▸ What the task requires: For the material below, output exactly the span from the line with "u should first" to the line with "encourage everyone in an Intern role to take", including both, and nothing besides.

[Start of section]

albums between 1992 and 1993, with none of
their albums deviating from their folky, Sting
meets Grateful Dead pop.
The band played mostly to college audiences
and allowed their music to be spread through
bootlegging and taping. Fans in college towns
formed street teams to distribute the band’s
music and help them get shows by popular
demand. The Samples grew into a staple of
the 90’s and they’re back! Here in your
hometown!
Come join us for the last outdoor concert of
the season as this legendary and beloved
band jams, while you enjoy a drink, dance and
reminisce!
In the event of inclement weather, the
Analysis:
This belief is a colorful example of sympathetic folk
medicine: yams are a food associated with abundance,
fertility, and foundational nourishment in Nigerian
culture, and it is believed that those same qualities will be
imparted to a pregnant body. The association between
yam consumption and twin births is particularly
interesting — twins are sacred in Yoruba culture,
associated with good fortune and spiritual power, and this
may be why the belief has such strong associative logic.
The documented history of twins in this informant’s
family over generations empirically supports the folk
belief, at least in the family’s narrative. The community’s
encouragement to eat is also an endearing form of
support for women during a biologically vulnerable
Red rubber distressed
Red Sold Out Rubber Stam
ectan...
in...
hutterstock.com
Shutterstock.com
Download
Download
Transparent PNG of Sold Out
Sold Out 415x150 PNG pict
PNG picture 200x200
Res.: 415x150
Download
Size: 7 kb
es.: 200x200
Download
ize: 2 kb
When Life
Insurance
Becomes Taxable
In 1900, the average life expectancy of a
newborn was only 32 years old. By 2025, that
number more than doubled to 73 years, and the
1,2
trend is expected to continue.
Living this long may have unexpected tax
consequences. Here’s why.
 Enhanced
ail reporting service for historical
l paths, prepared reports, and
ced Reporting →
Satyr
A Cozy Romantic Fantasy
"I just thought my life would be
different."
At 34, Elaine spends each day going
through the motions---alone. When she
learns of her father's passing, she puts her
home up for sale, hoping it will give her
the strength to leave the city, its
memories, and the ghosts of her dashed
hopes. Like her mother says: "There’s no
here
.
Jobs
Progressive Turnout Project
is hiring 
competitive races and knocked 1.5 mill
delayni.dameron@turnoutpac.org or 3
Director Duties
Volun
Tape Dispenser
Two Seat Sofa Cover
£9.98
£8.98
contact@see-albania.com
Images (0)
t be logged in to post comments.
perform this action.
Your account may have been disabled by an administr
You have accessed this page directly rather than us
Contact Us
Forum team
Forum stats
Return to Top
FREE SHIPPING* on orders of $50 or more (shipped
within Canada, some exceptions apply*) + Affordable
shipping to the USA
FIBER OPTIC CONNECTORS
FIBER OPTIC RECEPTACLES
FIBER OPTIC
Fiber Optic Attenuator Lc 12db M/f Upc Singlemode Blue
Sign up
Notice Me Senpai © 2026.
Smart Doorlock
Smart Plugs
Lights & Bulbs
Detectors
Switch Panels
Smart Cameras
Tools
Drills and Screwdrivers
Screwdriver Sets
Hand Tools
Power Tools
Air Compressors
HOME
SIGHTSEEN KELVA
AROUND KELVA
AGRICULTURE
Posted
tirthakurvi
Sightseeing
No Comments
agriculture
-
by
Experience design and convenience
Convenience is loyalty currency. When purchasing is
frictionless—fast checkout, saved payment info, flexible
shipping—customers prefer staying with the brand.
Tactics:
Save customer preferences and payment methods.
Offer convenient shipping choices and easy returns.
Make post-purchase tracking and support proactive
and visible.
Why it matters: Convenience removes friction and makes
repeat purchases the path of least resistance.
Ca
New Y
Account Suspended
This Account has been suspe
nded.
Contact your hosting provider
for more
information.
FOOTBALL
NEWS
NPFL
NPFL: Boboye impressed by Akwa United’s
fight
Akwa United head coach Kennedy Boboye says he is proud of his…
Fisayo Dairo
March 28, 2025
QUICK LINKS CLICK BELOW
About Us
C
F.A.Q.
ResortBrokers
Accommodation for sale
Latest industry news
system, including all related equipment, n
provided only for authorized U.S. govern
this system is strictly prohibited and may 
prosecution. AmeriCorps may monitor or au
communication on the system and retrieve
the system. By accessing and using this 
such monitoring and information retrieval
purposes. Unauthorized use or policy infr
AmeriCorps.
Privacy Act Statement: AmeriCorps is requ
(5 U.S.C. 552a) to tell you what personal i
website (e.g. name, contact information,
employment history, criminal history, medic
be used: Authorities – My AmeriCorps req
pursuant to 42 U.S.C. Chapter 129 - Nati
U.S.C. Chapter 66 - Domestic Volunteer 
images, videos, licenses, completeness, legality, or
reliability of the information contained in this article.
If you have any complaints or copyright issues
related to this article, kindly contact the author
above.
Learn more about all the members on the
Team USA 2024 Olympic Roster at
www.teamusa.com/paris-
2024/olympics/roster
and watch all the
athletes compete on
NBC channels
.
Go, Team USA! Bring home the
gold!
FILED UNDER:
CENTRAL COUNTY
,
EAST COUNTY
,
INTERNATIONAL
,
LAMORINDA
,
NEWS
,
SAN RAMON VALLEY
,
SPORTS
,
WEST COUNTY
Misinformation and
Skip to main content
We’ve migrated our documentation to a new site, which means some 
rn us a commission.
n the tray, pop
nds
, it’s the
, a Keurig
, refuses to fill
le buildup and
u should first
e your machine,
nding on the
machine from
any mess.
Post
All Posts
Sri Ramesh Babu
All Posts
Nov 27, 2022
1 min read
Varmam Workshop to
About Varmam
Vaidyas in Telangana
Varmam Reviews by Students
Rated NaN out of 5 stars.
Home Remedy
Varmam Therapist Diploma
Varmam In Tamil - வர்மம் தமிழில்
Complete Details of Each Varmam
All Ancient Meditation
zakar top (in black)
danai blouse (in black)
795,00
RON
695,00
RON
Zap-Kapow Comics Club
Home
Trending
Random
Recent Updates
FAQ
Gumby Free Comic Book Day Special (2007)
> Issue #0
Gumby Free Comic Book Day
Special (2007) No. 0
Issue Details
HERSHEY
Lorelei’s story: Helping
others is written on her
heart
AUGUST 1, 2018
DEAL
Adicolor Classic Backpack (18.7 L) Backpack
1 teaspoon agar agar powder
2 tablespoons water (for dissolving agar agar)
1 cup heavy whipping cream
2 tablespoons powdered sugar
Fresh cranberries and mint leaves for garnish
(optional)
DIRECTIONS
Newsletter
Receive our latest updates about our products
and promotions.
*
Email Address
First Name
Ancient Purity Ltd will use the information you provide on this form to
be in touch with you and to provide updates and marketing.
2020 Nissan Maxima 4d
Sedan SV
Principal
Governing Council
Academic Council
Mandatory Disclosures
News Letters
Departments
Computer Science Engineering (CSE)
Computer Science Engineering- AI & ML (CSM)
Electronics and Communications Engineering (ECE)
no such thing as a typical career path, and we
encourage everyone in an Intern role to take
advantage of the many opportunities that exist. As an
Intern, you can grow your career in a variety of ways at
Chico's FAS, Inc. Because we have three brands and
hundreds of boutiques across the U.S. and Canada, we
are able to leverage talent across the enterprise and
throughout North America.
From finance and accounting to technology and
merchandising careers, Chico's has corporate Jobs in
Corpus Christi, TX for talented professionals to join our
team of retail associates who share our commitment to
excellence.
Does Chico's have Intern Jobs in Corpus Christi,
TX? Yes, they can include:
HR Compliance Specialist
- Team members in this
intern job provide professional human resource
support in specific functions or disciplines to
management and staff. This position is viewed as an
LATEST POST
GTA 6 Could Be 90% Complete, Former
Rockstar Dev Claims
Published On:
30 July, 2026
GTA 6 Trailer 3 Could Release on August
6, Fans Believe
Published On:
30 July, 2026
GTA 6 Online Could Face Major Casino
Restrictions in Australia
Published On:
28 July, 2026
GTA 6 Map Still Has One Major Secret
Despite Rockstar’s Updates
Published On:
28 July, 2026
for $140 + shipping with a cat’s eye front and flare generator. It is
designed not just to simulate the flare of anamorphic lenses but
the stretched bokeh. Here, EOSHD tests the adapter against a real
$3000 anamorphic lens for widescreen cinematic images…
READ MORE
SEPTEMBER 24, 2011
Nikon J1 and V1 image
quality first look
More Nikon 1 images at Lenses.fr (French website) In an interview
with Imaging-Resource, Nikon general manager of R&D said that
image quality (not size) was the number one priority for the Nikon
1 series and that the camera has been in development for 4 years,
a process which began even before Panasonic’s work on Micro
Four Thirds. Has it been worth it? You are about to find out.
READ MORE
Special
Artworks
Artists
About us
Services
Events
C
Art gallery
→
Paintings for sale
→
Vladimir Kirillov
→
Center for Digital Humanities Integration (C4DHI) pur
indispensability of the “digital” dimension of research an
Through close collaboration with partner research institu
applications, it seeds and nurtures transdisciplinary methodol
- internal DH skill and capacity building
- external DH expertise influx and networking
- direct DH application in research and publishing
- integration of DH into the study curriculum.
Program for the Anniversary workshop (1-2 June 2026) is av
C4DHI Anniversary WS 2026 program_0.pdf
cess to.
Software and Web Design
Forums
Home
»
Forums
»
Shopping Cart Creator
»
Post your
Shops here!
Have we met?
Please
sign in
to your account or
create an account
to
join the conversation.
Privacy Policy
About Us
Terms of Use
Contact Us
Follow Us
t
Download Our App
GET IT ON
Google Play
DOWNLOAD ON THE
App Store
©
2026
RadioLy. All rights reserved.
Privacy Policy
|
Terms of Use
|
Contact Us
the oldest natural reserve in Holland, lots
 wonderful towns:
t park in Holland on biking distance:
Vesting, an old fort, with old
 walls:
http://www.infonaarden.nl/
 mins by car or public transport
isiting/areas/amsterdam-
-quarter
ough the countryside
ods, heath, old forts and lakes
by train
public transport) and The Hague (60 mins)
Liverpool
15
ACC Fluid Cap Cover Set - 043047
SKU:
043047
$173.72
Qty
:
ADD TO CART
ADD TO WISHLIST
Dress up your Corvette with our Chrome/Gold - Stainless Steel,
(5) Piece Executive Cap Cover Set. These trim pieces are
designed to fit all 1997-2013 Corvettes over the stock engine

[End of section]

▸ Reply to the task:
u should first
e your machine,
nding on the
machine from
any mess.
Post
All Posts
Sri Ramesh Babu
All Posts
Nov 27, 2022
1 min read
Varmam Workshop to
About Varmam
Vaidyas in Telangana
Varmam Reviews by Students
Rated NaN out of 5 stars.
Home Remedy
Varmam Therapist Diploma
Varmam In Tamil - வர்மம் தமிழில்
Complete Details of Each Varmam
All Ancient Meditation
zakar top (in black)
danai blouse (in black)
795,00
RON
695,00
RON
Zap-Kapow Comics Club
Home
Trending
Random
Recent Updates
FAQ
Gumby Free Comic Book Day Special (2007)
> Issue #0
Gumby Free Comic Book Day
Special (2007) No. 0
Issue Details
HERSHEY
Lorelei’s story: Helping
others is written on her
heart
AUGUST 1, 2018
DEAL
Adicolor Classic Backpack (18.7 L) Backpack
1 teaspoon agar agar powder
2 tablespoons water (for dissolving agar agar)
1 cup heavy whipping cream
2 tablespoons powdered sugar
Fresh cranberries and mint leaves for garnish
(optional)
DIRECTIONS
Newsletter
Receive our latest updates about our products
and promotions.
*
Email Address
First Name
Ancient Purity Ltd will use the information you provide on this form to
be in touch with you and to provide updates and marketing.
2020 Nissan Maxima 4d
Sedan SV
Principal
Governing Council
Academic Council
Mandatory Disclosures
News Letters
Departments
Computer Science Engineering (CSE)
Computer Science Engineering- AI & ML (CSM)
Electronics and Communications Engineering (ECE)
no such thing as a typical career path, and we
encourage everyone in an Intern role to take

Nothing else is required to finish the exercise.